Increasing evidence suggests that CIN is associated with poor prognosis in solid tumors (6, 15, 16). It has been suggested that adverse outcome associated with CIN may be related to increased tumor cell heterogeneity, driving the ability of tumors to adapt to environmental stresses (17–19). Consistent with a hypothesis whereby CIN may enhance tumor adaptation, transient initiation of CIN, following the brief induction of MAD2 expression in activated KRAS-initiated mouse lung tumor models, is associated with a high frequency of tumor recurrence following withdrawal of the KRAS oncogenic stimulus (20). Preclinical studies have shown that CIN is associated with the rapid acquisition of multidrug resistance in cell line systems (21) and intrinsic taxane resistance in vitro and in vivo (22). Recently, we and others have proposed the existence of a CIN survival phenotype that allows CIN+ tumor cells to tolerate the impact of excessive chromosome gains and losses (22–24) that may in turn impact upon altered drug sensitivity.
++++++++++++++++++++
▶ PROBLEM TO SOLVE
Copy the passage above on chromosomal instability and tumor prognosis word for word, in full.

▶ EXTRACTED ENTRIES
++++++++++++++++++++
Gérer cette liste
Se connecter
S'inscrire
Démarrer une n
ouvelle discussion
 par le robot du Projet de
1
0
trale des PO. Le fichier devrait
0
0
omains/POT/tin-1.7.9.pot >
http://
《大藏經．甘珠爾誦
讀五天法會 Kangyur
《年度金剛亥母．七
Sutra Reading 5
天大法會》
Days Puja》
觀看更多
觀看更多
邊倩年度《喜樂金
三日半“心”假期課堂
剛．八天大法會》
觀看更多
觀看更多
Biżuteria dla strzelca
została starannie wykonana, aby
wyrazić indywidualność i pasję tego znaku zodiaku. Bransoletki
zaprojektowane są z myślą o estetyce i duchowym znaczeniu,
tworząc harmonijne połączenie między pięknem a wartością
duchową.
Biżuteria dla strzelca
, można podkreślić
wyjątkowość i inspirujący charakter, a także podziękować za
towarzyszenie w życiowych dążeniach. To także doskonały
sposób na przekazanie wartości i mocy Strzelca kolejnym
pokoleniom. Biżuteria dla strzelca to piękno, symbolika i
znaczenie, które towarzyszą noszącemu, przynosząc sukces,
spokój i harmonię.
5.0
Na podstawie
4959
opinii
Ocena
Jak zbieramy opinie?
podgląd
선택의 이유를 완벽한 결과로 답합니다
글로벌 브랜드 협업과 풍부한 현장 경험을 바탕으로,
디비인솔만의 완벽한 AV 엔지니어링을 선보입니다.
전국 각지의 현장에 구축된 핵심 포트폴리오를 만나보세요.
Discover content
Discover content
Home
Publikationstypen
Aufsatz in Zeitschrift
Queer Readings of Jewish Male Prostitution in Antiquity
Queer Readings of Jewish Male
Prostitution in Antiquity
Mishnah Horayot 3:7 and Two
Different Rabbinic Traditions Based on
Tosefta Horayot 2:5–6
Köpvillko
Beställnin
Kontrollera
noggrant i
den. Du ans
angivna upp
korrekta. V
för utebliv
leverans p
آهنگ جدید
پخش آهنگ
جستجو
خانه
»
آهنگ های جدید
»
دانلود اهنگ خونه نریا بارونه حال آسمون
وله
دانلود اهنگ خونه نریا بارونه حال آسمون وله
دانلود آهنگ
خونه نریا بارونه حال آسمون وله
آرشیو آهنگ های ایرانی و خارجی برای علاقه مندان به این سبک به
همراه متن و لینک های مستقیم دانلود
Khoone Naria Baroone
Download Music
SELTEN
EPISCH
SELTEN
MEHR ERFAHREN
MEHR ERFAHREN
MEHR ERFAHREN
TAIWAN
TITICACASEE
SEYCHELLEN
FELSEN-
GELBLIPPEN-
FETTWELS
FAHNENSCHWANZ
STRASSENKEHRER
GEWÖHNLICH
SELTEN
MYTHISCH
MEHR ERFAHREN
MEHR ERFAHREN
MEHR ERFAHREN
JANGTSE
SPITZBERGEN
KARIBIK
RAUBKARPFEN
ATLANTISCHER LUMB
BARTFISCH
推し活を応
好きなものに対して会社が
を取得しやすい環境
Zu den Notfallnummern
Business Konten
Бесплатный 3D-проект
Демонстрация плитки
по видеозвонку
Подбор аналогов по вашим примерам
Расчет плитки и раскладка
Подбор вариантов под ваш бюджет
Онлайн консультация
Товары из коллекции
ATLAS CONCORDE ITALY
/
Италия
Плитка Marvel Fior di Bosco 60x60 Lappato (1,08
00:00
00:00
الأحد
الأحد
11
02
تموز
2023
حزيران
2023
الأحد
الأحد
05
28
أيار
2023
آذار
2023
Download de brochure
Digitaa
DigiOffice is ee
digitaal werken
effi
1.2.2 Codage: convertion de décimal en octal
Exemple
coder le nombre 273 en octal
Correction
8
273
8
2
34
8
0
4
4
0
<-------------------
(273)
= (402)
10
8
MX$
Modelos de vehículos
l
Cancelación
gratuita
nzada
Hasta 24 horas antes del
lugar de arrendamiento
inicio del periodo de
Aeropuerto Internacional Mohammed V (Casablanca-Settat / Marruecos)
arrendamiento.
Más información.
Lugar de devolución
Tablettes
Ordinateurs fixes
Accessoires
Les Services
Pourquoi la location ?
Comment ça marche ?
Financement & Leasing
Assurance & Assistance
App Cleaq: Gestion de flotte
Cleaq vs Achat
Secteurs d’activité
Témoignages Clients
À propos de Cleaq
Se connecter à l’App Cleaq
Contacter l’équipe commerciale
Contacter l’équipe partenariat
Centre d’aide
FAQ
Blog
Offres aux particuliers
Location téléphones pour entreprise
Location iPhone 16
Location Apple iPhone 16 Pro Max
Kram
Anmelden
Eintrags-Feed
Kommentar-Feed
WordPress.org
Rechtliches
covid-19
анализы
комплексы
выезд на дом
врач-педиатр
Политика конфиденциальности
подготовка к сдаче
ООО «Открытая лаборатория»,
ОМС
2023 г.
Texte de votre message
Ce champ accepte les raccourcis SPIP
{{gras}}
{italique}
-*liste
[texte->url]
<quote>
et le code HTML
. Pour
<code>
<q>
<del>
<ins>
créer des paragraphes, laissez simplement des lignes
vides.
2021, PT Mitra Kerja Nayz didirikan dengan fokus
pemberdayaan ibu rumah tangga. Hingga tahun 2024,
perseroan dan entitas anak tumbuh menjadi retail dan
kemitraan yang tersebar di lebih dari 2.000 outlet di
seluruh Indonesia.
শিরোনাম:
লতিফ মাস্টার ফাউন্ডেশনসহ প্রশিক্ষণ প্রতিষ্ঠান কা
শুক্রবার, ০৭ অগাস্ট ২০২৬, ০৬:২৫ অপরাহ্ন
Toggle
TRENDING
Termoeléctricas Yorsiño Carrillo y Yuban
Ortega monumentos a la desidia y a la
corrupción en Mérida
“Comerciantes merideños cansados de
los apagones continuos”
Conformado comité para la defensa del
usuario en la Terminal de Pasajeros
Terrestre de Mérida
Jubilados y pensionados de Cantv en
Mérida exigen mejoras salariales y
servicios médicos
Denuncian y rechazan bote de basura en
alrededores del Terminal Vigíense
++++++++++++++++++++
▶ ANSWER FOR THIS EXERCISE
Increasing evidence suggests that CIN is associated with poor prognosis in solid tumors (6, 15, 16). It has been suggested that adverse outcome associated with CIN may be related to increased tumor cell heterogeneity, driving the ability of tumors to adapt to environmental stresses (17–19). Consistent with a hypothesis whereby CIN may enhance tumor adaptation, transient initiation of CIN, following the brief induction of MAD2 expression in activated KRAS-initiated mouse lung tumor models, is associated with a high frequency of tumor recurrence following withdrawal of the KRAS oncogenic stimulus (20). Preclinical studies have shown that CIN is associated with the rapid acquisition of multidrug resistance in cell line systems (21) and intrinsic taxane resistance in vitro and in vivo (22). Recently, we and others have proposed the existence of a CIN survival phenotype that allows CIN+ tumor cells to tolerate the impact of excessive chromosome gains and losses (22–24) that may in turn impact upon altered drug sensitivity.